Foxtons’ founder and 100% owner, Jon Hunt, is a man with big ideas.
Last week, he made it known that Foxtons is considering an estimated £400m stock market flotation in order, Hunt says, to expand its US and UK operations.
“We are investing for what we hope will be a glorious future,” he says. “We are mature enough and profitable enough to go public.”
But is the unrebutted figure of £400m realistic? Foxtons’ accounts (see box, p78) certainly don’t support the valuation. Last year, Foxtons made £98,000 profit on a turnover of £82m.
After rumours that the company was in talks to be taken over by Savills for £80m earlier this year, many in the market are asking why Foxtons needs so much more cash for its US expansion or whether its flotation plans are just a handy way for Hunt to get his money out – or even just a big PR stunt.
The upmarket London estate agent has thrived despite being at the centre of a series of scandals. It admitted telling staff to destroy rivals’ “For sale” boards for a short period in 2001 and appeared in the BBC undercover documentary Whistleblower earlier this year, which depicted staff putting forward false offers to sellers, faking documents and allegedly passing on information from the company’s independent mortgage broker arm on how much buyers could afford to pay.

§ Task instructions
Print the stretch of the Foxtons article from "Foxtons’ founder and" through "big PR stunt." word for word.

§ Given information

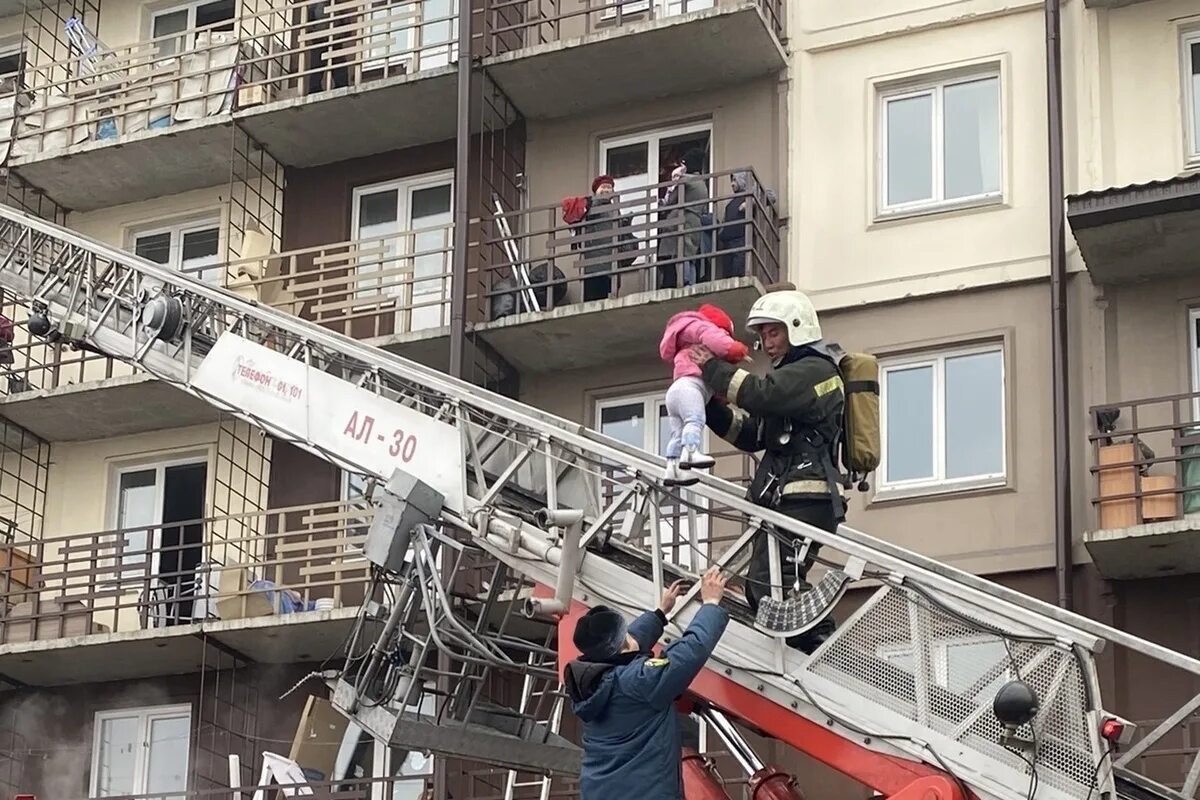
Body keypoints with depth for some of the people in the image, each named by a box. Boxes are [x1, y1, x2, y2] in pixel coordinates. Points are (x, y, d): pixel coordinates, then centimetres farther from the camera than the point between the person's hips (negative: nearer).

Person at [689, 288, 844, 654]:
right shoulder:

§ Exercise output
Foxtons’ founder and 100% owner, Jon Hunt, is a man with big ideas.
Last week, he made it known that Foxtons is considering an estimated £400m stock market flotation in order, Hunt says, to expand its US and UK operations.
“We are investing for what we hope will be a glorious future,” he says. “We are mature enough and profitable enough to go public.”
But is the unrebutted figure of £400m realistic? Foxtons’ accounts (see box, p78) certainly don’t support the valuation. Last year, Foxtons made £98,000 profit on a turnover of £82m.
After rumours that the company was in talks to be taken over by Savills for £80m earlier this year, many in the market are asking why Foxtons needs so much more cash for its US expansion or whether its flotation plans are just a handy way for Hunt to get his money out – or even just a big PR stunt.